● **PROMPT A**
Translate into Spanish this sentence from the discussion of deathbed confessions: "I feel like most secrets you'd keep till you were on your deathbed would only serve to hurt people at that point."
● **PROMPT B**
From the discussion of deathbed confessions, write out the part beginning at the words "All debts are" and ending after "or receive packages.", with nothing changed.
● **PROMPT C**
Summarize the discussion of deathbed confessions in two sentences.

● **PROVIDED PASSAGE**

All debts are paid, the ship has sailed. They will get by somehow without you. Don’t leave them one more problem, I’m sure they have had enough to deal with.

Did I mention the part where you are dead now?

I want the chance for a deathbed scene like this (cued to 1:53:54):

Well, to some extent, everyone in the Foreign Service is a spy at some level. You’re expected to report anything you might see or hear, or any contacts that are made by foreign nationals outside of normal business. My family was convinced that I was in the CIA, regardless of me telling them repeatedly that I was a facilities manager. They got that notion because of people coming to their doors for the background check for my security clearance.

Fair enough. They were in Afghanistan before the Soviet invasion. He would drive out to the middle of nowhere to meet with people and sometimes deliver or receive packages.

For the person mentioned by the OP, the family would have had issues anyway, because the cops tracked down his assumed identity. It is a kindness for the family to hear the story from the perpetrator, rather than just have the cops show up out of the blue and start asking bizarre and embarrassing questions.

Yeah, that sounds more like agency doings.

I don’t have a sense that deathbed confessions actually take place with any frequency in real life. It seems more like the plot device of fictional writers. Years ago I heard a speaker mention that he interviewed 150 men in jail, and almost every single one of them thought they didn’t belong there, that they didn’t do anything wrong. He pointed out that certainly some might be innocent, but not all of them. I mention this because people who do bad things have a way of rationalizing what they did and in their own way have come to terms with it. So in their minds they have nothing to make a confession about, and if anything they see themselves as the victim of others.

I feel like most secrets you’d keep till you were on your deathbed would only serve to hurt people at that point.

Nah, my secrets are deep and dark for a reason.

mmm

I have so little to confess about the things I have done. I’m not sure I could come up with anything I haven’t already told somebody.

The things I think and feel, though – some of those are secrets, maybe even deep and dark secrets. Confessing those wouldn’t make me feel any better, it’d make me feel worse for burdening those around me.

The fear I have about all this is that I might lose control of what I express. Sometimes people near the end babble all sorts of awful things. Their inhibitions, their internal editor, fail them. This would be a shame.

When Ms. Napier’s father died and we cleared out his house for sale, stacks of pornography in the basement came to light, and it forever tarnished the way she thought about him (which wasn’t so great to begin with). That’s the kind of feeling I would want to avoid. I don’t have any stacks of pornography, but all the same I don’t want to start blabbing the thoughts and feelings that are better kept inside.

I might say “The key…to the room…where the money is…can be found in…(gasp)”.*

A word to the wise - do not trust “deathbed confessions”. There’s no good reason to trust their sincerity and accuracy. When you’re on the verge of croaking, who knows what will come out? Morever, people make them up, as in the case of Louis Pasteur, claimed by the woo crowd to have refuted germ theory on his deathbed. Pasteur supposedly “admitted”, “Bernard was right: the pathogen is nothing, the terrain is everything.”

No, there’s no evidence he said any such thing.

*a The Twelve Chairs reference.
**Dutch Schultz’s last words as he lay dying of gunshot wounds included "A boy has never wept…nor dashed a thousand kin.” “You can play jacks, and girls do that with a soft ball and do tricks with it.” But where are the bodies buried, Dutch? “Oh, Oh, dog Biscuit, and when he is happy he doesn’t get snappy.”

So YOU were the guy on the grassy knoll!!! :astonished: :thinking:

Note, however, that “dying declarations” are a common law exception to hearsay restrictions, based on the notion that they are more reliable. Dying declaration - Wikipedia

“kim” (FWIW).

Actually, I was thinking of claiming to have buried money in the ground below the palm trees outside an In-N-Out Burger restaurant.

● **EXTRACTED RECORDS**

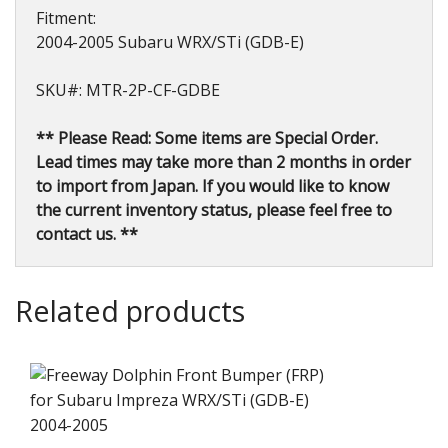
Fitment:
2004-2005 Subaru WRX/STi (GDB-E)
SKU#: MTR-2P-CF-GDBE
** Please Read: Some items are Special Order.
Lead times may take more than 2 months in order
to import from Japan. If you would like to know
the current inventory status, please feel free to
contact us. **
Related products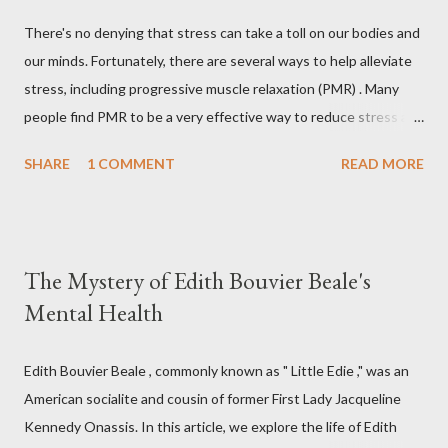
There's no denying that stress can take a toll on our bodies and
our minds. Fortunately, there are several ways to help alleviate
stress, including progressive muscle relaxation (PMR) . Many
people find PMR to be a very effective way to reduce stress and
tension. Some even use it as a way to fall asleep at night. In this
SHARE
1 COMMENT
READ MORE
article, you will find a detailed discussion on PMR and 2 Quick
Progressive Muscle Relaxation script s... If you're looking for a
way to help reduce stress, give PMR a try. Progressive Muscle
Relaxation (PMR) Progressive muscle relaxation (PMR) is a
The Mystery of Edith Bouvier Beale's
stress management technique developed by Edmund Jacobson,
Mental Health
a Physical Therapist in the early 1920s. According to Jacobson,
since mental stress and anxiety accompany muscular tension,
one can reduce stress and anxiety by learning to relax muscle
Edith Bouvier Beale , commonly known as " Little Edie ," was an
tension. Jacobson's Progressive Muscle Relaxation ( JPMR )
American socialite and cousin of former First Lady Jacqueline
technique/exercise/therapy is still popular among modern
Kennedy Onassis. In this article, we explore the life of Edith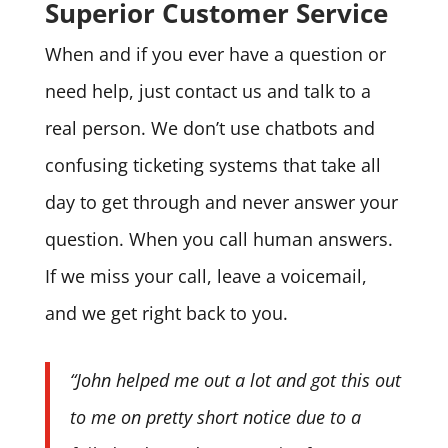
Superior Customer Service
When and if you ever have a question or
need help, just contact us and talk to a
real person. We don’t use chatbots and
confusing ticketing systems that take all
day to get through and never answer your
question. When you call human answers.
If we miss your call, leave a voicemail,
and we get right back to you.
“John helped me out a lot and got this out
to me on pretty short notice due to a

● **YOUR SOLUTION A**
Siento que la mayoría de los secretos que uno guardaría hasta su lecho de muerte solo servirían para hacer daño a la gente en ese momento.

● **YOUR SOLUTION B**
All debts are paid, the ship has sailed. They will get by somehow without you. Don’t leave them one more problem, I’m sure they have had enough to deal with.

Did I mention the part where you are dead now?

I want the chance for a deathbed scene like this (cued to 1:53:54):

Well, to some extent, everyone in the Foreign Service is a spy at some level. You’re expected to report anything you might see or hear, or any contacts that are made by foreign nationals outside of normal business. My family was convinced that I was in the CIA, regardless of me telling them repeatedly that I was a facilities manager. They got that notion because of people coming to their doors for the background check for my security clearance.

Fair enough. They were in Afghanistan before the Soviet invasion. He would drive out to the middle of nowhere to meet with people and sometimes deliver or receive packages.

● **YOUR SOLUTION C**
One view in the discussion holds that deathbed confessions rarely happen in real life, because people who do bad things tend to rationalize their actions and feel they have nothing to confess. Another view warns that such confessions should not be trusted, since there is no good reason to trust their sincerity and accuracy and some, like one attributed to Louis Pasteur, are made up.